● Description of the task
From the line containing "sh tactician Xabi" to the end of the records below, output each line exactly; include both ends and nothing else.

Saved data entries
------------------------
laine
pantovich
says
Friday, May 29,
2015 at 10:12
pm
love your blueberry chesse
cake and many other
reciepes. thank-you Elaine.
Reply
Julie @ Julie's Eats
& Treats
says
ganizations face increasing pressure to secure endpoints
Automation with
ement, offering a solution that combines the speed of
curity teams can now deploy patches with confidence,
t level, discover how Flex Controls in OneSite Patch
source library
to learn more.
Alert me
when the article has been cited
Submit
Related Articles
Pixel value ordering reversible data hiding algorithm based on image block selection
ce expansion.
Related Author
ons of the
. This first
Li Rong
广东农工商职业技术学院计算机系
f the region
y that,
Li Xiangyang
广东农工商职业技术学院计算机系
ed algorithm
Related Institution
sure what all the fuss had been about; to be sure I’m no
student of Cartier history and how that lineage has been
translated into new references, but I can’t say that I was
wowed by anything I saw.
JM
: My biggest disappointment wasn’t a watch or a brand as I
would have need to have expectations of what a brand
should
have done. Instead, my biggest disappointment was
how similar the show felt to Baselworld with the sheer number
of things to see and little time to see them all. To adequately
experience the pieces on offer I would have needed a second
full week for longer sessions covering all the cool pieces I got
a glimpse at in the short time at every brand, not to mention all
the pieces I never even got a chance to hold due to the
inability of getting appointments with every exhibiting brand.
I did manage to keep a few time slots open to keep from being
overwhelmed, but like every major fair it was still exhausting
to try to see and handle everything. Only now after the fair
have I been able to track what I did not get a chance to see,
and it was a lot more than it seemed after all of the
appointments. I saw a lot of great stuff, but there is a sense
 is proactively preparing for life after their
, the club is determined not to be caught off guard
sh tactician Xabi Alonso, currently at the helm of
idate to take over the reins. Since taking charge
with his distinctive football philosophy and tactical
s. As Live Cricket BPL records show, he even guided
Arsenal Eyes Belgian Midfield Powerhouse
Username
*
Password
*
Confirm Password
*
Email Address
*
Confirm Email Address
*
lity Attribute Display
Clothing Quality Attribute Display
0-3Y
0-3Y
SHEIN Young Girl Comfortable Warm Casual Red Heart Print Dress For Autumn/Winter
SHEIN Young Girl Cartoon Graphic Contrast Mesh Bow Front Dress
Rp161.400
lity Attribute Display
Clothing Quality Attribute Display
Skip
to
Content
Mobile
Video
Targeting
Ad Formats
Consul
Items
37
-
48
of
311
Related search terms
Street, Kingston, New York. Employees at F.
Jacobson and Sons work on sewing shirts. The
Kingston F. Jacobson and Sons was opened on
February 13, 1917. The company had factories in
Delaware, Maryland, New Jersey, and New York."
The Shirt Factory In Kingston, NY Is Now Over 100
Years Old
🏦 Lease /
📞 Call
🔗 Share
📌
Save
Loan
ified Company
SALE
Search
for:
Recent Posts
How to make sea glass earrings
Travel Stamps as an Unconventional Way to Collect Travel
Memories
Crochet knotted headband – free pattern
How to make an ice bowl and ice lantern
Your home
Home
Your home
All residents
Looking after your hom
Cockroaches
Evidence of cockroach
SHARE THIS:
------------------------
● Task answer
sh tactician Xabi Alonso, currently at the helm of
idate to take over the reins. Since taking charge
with his distinctive football philosophy and tactical
s. As Live Cricket BPL records show, he even guided
Arsenal Eyes Belgian Midfield Powerhouse
Username
*
Password
*
Confirm Password
*
Email Address
*
Confirm Email Address
*
lity Attribute Display
Clothing Quality Attribute Display
0-3Y
0-3Y
SHEIN Young Girl Comfortable Warm Casual Red Heart Print Dress For Autumn/Winter
SHEIN Young Girl Cartoon Graphic Contrast Mesh Bow Front Dress
Rp161.400
lity Attribute Display
Clothing Quality Attribute Display
Skip
to
Content
Mobile
Video
Targeting
Ad Formats
Consul
Items
37
-
48
of
311
Related search terms
Street, Kingston, New York. Employees at F.
Jacobson and Sons work on sewing shirts. The
Kingston F. Jacobson and Sons was opened on
February 13, 1917. The company had factories in
Delaware, Maryland, New Jersey, and New York."
The Shirt Factory In Kingston, NY Is Now Over 100
Years Old
🏦 Lease /
📞 Call
🔗 Share
📌
Save
Loan
ified Company
SALE
Search
for:
Recent Posts
How to make sea glass earrings
Travel Stamps as an Unconventional Way to Collect Travel
Memories
Crochet knotted headband – free pattern
How to make an ice bowl and ice lantern
Your home
Home
Your home
All residents
Looking after your hom
Cockroaches
Evidence of cockroach
SHARE THIS:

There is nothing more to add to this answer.